*TÂCHE 1*:
D'après le passage cité, quel article du Code du travail prévoit la clause de conscience du journaliste ?

---------- PASSAGE CITÉ

La clause de conscience du journaliste est prévue à l'article L7112-5 3° du Code du travail.
Ce texte dispose que lorsque la rupture du contrat de travail
intervient à l'initiative d'un journaliste professionnel en raison du "changement
notable dans le caractère ou l'orientation du journal ou périodique si
ce changement crée, pour le salarié, une situation de nature à porter
atteinte à son honneur, à sa réputation ou, d'une manière générale, à
ses intérêts moraux" alors cette rupture produit les mêmes effets qu'un licenciement.
L'employeur est donc tenu, dans ce cas, de verser au journaliste
une indemnité d'un montant identique à celui prévu en cas licenciement
et ce salarié peut prétendre - sous réserve d'une durée de cotisation
suffisante- à l'indemnisation versée par pôle emploi.
Cette disposition singulière ne doit pas être confondue avec la clause de cession des journalistes prévue à l'article L7112-5 1° du Code du travail (cf. cette autre page sur la clause de cession).
Si les effets de ces deux "clauses" sont similaires, dans le cas
d'une clause de conscience la cause de la rupture du contrat de travail
n'est pas la cession du journal ou du périodique auquel collabore le
journaliste mais bien le changement dans le caractère ou l'orientation
de ce journal ou périodique et les conséquences d'un tel changement pour
le salarié.
Ainsi, si la mise en oeuvre de la clause de cession est liée à
un fait normalement objectif et vérifiable (une cession donc), celle de
la clause de conscience repose sur des considérations beaucoup plus
subjectives.
En pratique, il appartient au journaliste qui estime que les
conditions pour invoquer la clause de conscience sont réunies de
notifier à son employeur sa décision de rompre, pour ce motif, son
contrat de travail.
Dans une telle hypothèse, la loi dispense le journaliste de
respecter le moindre préavis (ce qui n'est pas le cas lors de la mise en
oeuvre d'une clause de cession). La rupture du contrat de travail est
donc immédiate.
A réception du courrier du journaliste, l'employeur a un choix à
faire. Il peut soit admettre que le journaliste a valablement invoqué
la clause de conscience et lui verser l'indemnité de licenciement (sur
décision de la commission arbitrale des journalistes si l'ancienneté du
salarié est supérieure à 15 ans), soit contester le bien fondé de cette
rupture.
Dans ce dernier cas, le journaliste n'a d'autre alternative que
de saisir un conseil de prud'hommes pour faire juger qu'il a valablement
invoqué la clause de conscience et demander, par voie de conséquence,
la condamnation de son employeur à lui verser l'indemnité de rupture.
On devine que, dans la plupart des cas, l'employeur ne
reconnaîtra pas que le journaliste a valablement rompu son contrat de
travail par le jeu de la clause de conscience. Le salarié devra donc
s'en remettre à l'appréciation des juridictions du travail.

--------------------

*TÂCHE 2*:
Reproduisez, s'il vous plaît, la partie des enregistrements qui s'ouvre sur la ligne contenant « якою ні слова сказати не можеш. Після » et se poursuit jusqu'à la fin des enregistrements, en substituant « велосипедна доріжка » à « велодоріжка » sans rien modifier d'autre.

---------- DONNÉES DE TRAVAIL

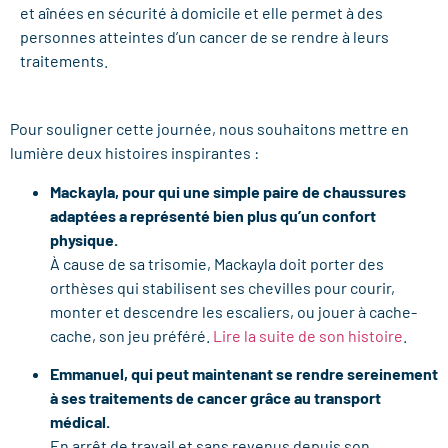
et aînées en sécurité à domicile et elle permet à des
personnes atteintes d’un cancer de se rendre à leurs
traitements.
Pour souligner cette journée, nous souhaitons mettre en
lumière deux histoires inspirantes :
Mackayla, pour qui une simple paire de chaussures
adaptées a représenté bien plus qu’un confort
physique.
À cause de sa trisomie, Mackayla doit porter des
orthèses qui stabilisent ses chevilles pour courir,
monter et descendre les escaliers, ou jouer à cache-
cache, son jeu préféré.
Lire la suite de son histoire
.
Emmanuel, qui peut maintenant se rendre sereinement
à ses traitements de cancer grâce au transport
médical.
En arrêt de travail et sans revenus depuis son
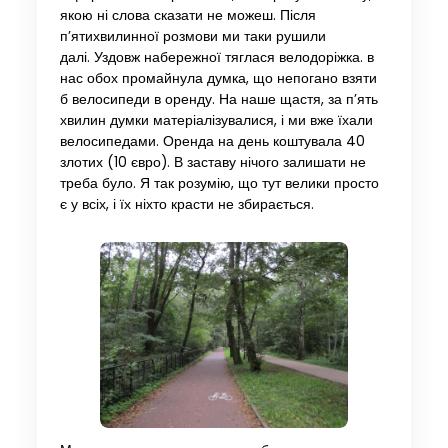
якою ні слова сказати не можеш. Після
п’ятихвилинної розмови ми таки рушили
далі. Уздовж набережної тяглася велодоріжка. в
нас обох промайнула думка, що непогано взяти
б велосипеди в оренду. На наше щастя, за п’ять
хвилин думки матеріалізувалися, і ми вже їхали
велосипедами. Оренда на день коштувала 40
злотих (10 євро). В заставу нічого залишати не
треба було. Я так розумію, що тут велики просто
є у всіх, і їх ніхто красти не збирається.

--------------------

*RÉPONSE 1*:
L'article L7112-5 3° du Code du travail.

*RÉPONSE 2*:
якою ні слова сказати не можеш. Після
п’ятихвилинної розмови ми таки рушили
далі. Уздовж набережної тяглася велосипедна доріжка. в
нас обох промайнула думка, що непогано взяти
б велосипеди в оренду. На наше щастя, за п’ять
хвилин думки матеріалізувалися, і ми вже їхали
велосипедами. Оренда на день коштувала 40
злотих (10 євро). В заставу нічого залишати не
треба було. Я так розумію, що тут велики просто
є у всіх, і їх ніхто красти не збирається.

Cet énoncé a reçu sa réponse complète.